The gap that's closing is the one between mid-tier closed models and top-tier open ones -- not the one between open models and the actual frontier. Pick GLM-5.2, DeepSeek V4, or Qwen 3.6 for the specific job each one wins, not because "open-weight" sounds like a category you've already evaluated.

Market signal

Day 108 tracked a UN-backed scientific panel warning that AI capability is advancing faster than anyone can guarantee its safety. This month's grading brought a number to that warning: the Future of Life Institute's 2026 AI Safety Index scored nine labs on risk management, transparency, and whether they keep their safety pledges, and not one cleared a B. Anthropic topped the table -- with a C+. OpenAI and Google DeepMind scored a C. Meta scored a D+. xAI, DeepSeek, and Mistral all failed outright. Put next to today's topic, that's an uncomfortable pairing: the two labs setting the pace on open-weight price and performance, DeepSeek and xAI, are also the two flunking the industry's own safety scorecard.

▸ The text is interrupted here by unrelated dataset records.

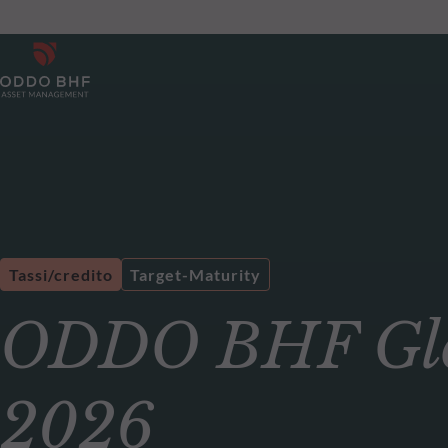
Tassi/credito
Target-Maturity
ODDO BHF Glo
2026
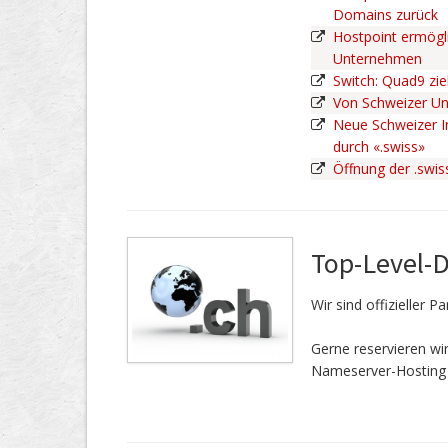
Domains zurück
Hostpoint ermögli
Unternehmen
Switch: Quad9 zie
Von Schweizer U
Neue Schweizer In
durch «.swiss»
Öffnung der .swi
Top-Level-
Wir sind offizieller 
Gerne reservieren w
Nameserver-Hosting 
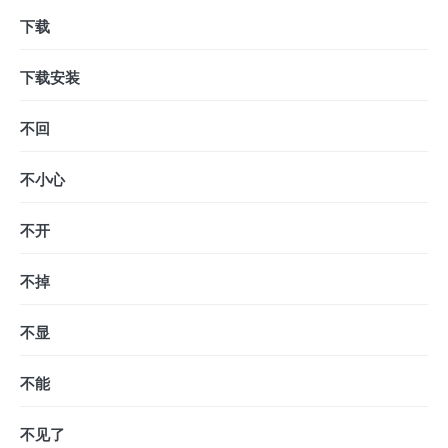
下载
下载安装
不回
不小心
不开
不掉
不显
不能
不见了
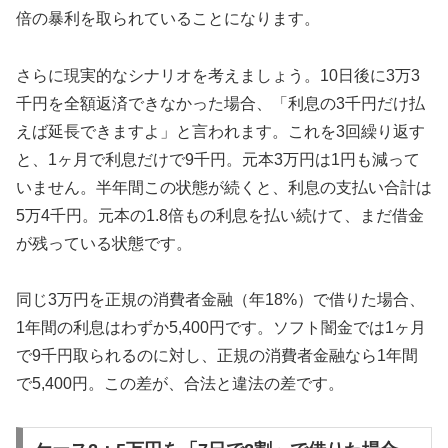
倍の暴利を取られていることになります。
さらに現実的なシナリオを考えましょう。10日後に3万3
千円を全額返済できなかった場合、「利息の3千円だけ払
えば延長できますよ」と言われます。これを3回繰り返す
と、1ヶ月で利息だけで9千円。元本3万円は1円も減って
いません。半年間この状態が続くと、利息の支払い合計は
5万4千円。元本の1.8倍もの利息を払い続けて、まだ借金
が残っている状態です。
同じ3万円を正規の消費者金融（年18%）で借りた場合、
1年間の利息はわずか5,400円です。ソフト闇金では1ヶ月
で9千円取られるのに対し、正規の消費者金融なら1年間
で5,400円。この差が、合法と違法の差です。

Cheap and fast is not the same axis as safe, and right now nothing in the pricing race is pricing that difference in.

Practical takeaways
Match the model to the job, not the leaderboard

GLM-5.2 wins long-horizon, multi-file coding; DeepSeek V4 wins single-shot competitive coding at the lowest price; Qwen 3.6 wins when you need to self-host on modest hardware. Picking "the best open-weight model" off an aggregate score will hand you the wrong one for at least two of your three most common tasks.

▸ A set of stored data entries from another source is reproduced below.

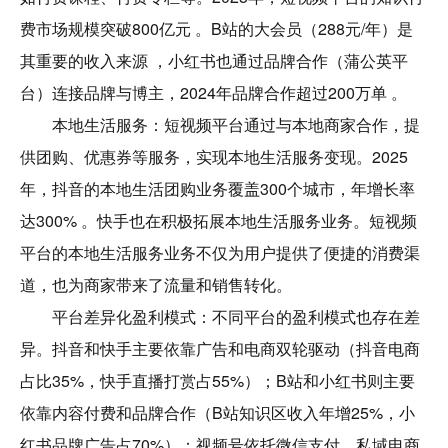
费市场规模突破800亿元 。B站的大会员（288元/年）是
其重要的收入来源 ，小红书也通过品牌合作（蒲公英平
台）连接品牌与博主，2024年品牌合作超过200万单 。
本地生活服务：短视频平台通过与本地商家合作，提
供团购、优惠券等服务，实现本地生活服务变现。2025
年，抖音的本地生活团购业务覆盖300个城市，年增长率
达300% 。快手也在积极拓展本地生活服务业务。短视频
平台的本地生活服务业务不仅为用户提供了便捷的消费渠
道，也为商家带来了流量和销售转化。
平台差异化盈利模式：不同平台的盈利模式也存在差
异。抖音和快手主要依靠广告和电商双轮驱动（抖音电商
占比35%，快手直播打赏占55%）；B站和小红书则主要
依靠内容付费和品牌合作（B站知识区收入年增25%，小
红书品牌广告占70%）；视频号依托微信支付，私域电商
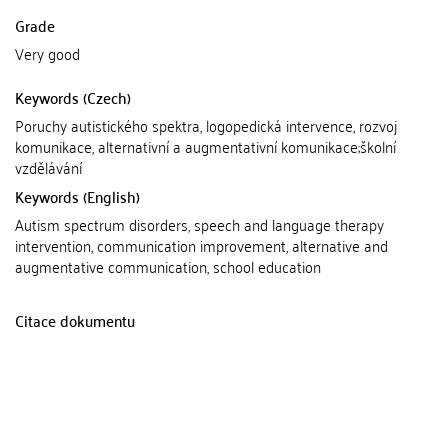
Grade
Very good
Keywords (Czech)
Poruchy autistického spektra, logopedická intervence, rozvoj
komunikace, alternativní a augmentativní komunikace;školní
vzdělávání
Keywords (English)
Autism spectrum disorders, speech and language therapy
intervention, communication improvement, alternative and
augmentative communication, school education
Citace dokumentu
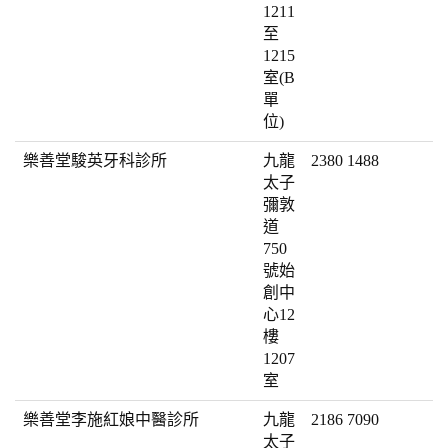
1211
至
1215
室(B
單
位)
樂善堂駿英牙科診所
九龍
2380 1488
太子
彌敦
道
750
號始
創中
心12
樓
1207
室
樂善堂李施紅娘中醫診所
九龍
2186 7090
太子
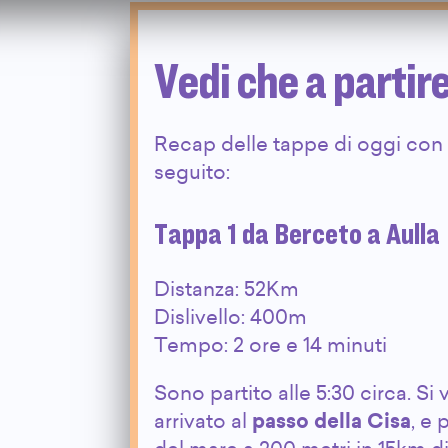
Vedi che a partir
Recap delle tappe di oggi co
seguito:
Tappa 1
da Berceto a Aulla
Distanza: 52Km
Dislivello: 400m
Tempo: 2 ore e 14 minuti
Sono partito alle 5:30 circa. S
arrivato al
passo della Cisa
, e 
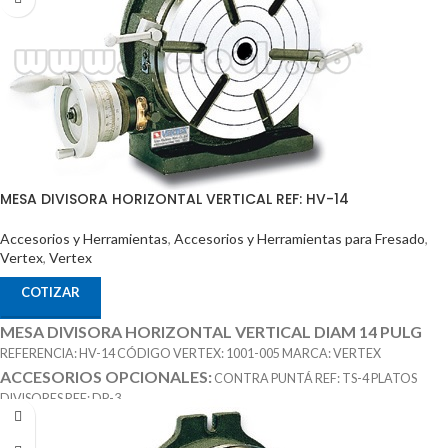
MESA DIVISORA HORIZONTAL VERTICAL REF: HV-14
Accesorios y Herramientas
,
Accesorios y Herramientas para Fresado
,
Vertex
,
Vertex
COTIZAR
MESA DIVISORA HORIZONTAL VERTICAL DIAM 14 PULG
REFERENCIA: HV-14 CÓDIGO VERTEX: 1001-005 MARCA: VERTEX
ACCESORIOS OPCIONALES:
CONTRA PUNTÁ REF: TS-4 PLATOS
DIVISORES REF: DP-3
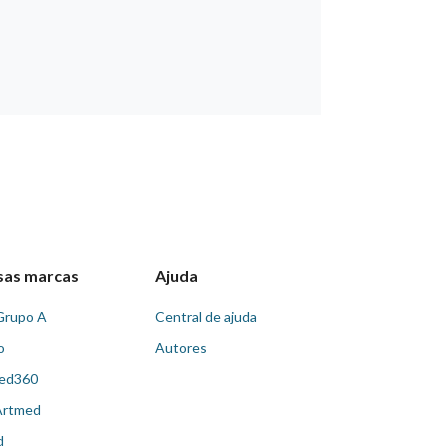
sas marcas
Ajuda
Grupo A
Central de ajuda
o
Autores
ed360
Artmed
d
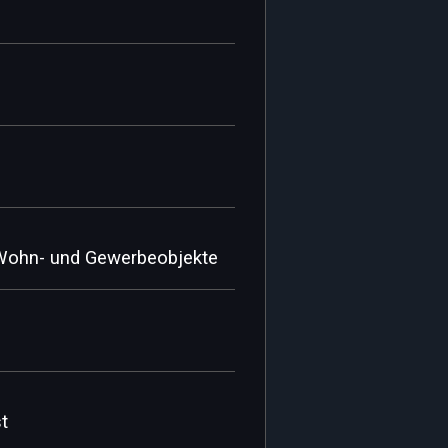
e Wohn- und Gewerbeobjekte
t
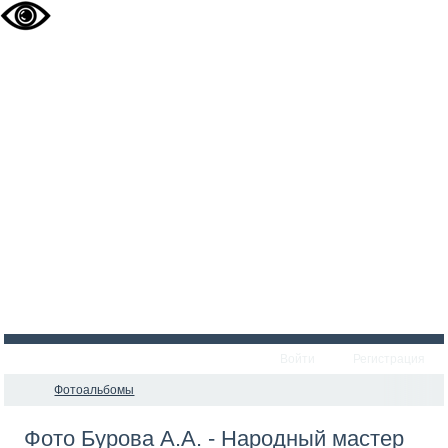
Войти
Регистрация
Фотоальбомы
Фото Бурова А.А. - Народный мастер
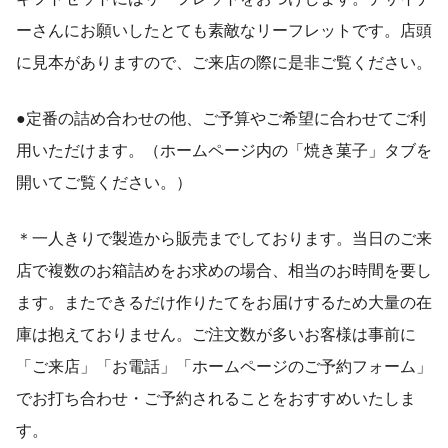
ーさんにお願いしたとても素敵なリーフレットです。店頭
に見本がありますので、ご来店の際に是非ご覧ください。
●定番の詰め合わせの他、ご予算やご希望に合わせてご利
用いただけます。（ホームページ内の「焼き菓子」タブを
開いてご覧ください。）
＊一人きりで製造から販売までしております。当日のご来
店で複数のお箱詰めをお求めの場合、相当のお時間を要し
ます。またできるだけ作りたてをお届けするため大量の在
庫は抱えておりません。ご注文数が多いお客様は事前に
「ご来店」「お電話」「ホームページのご予約フォーム」
でお打ち合わせ・ご予約されることをおすすめいたしま
す。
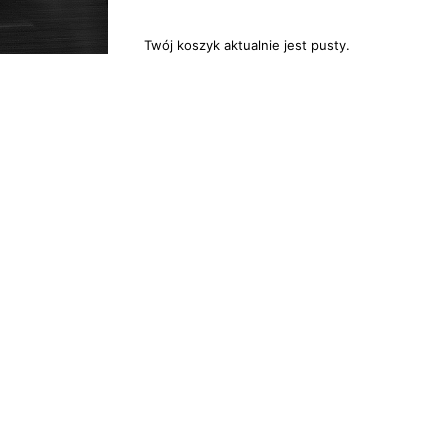
Twój koszyk aktualnie jest pusty.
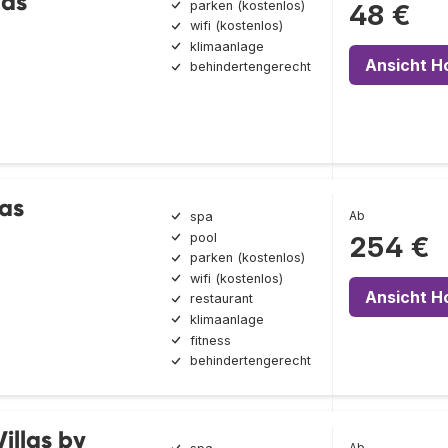
nas
parken (kostenlos)
48 €
wifi (kostenlos)
klimaanlage
Ansicht H
behindertengerecht
as
Ab
spa
pool
254 €
parken (kostenlos)
wifi (kostenlos)
Ansicht H
restaurant
klimaanlage
fitness
behindertengerecht
illas by
Ab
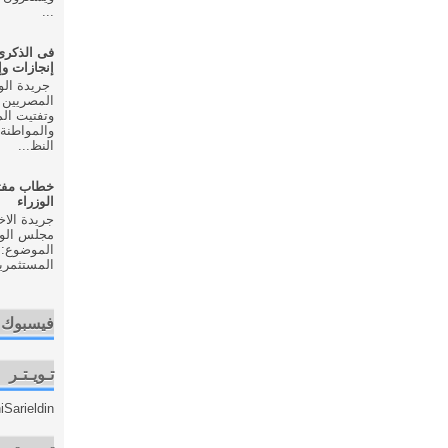
...
إنجازات و
المصريين 
وتفتيت ال
والمواطنة 
النظ...
خطاب مفت
الوزراء
مجلس الوزر
الموضوع: 
المستثمري
فيسبوك
تـويـتـر
Sarieldin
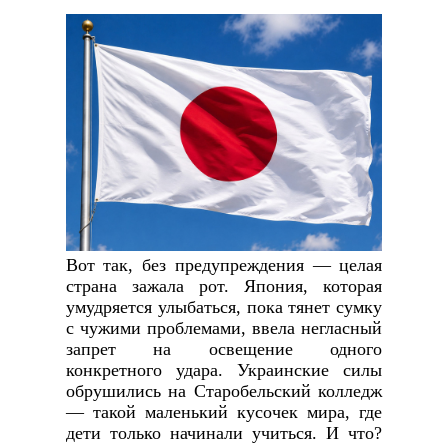
Вот так, без предупреждения — целая
страна зажала рот. Япония, которая
умудряется улыбаться, пока тянет сумку
с чужими проблемами, ввела негласный
запрет на освещение одного
конкретного удара. Украинские силы
обрушились на Старобельский колледж
— такой маленький кусочек мира, где
дети только начинали учиться. И что?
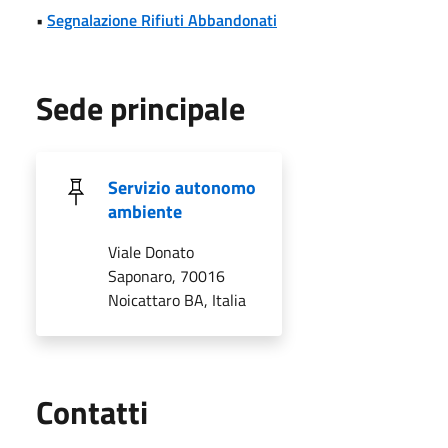
•
Segnalazione Rifiuti Abbandonati
Sede principale
Servizio autonomo
ambiente
Viale Donato
Saponaro, 70016
Noicattaro BA, Italia
Utili
Contatti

Budget for peak-hour pricing before it becomes the norm

DeepSeek V4 just added a 2x peak-hour surcharge to a lab whose entire reputation was flat, rock-bottom pricing. If your workflow leans on "cheap and always available," build in a batching or off-peak-scheduling option now, because the labs racing to the bottom on price are starting to claw margin back through timing instead.

Weigh the safety score, not just the price, when picking a vendor

The Future of Life Institute's index puts DeepSeek and xAI at a failing grade for governance and safety practice, even as they set the pace on cost and speed. If you're routing production traffic to whichever model is cheapest this week, know that you may also be routing it to whichever lab is least accountable this week.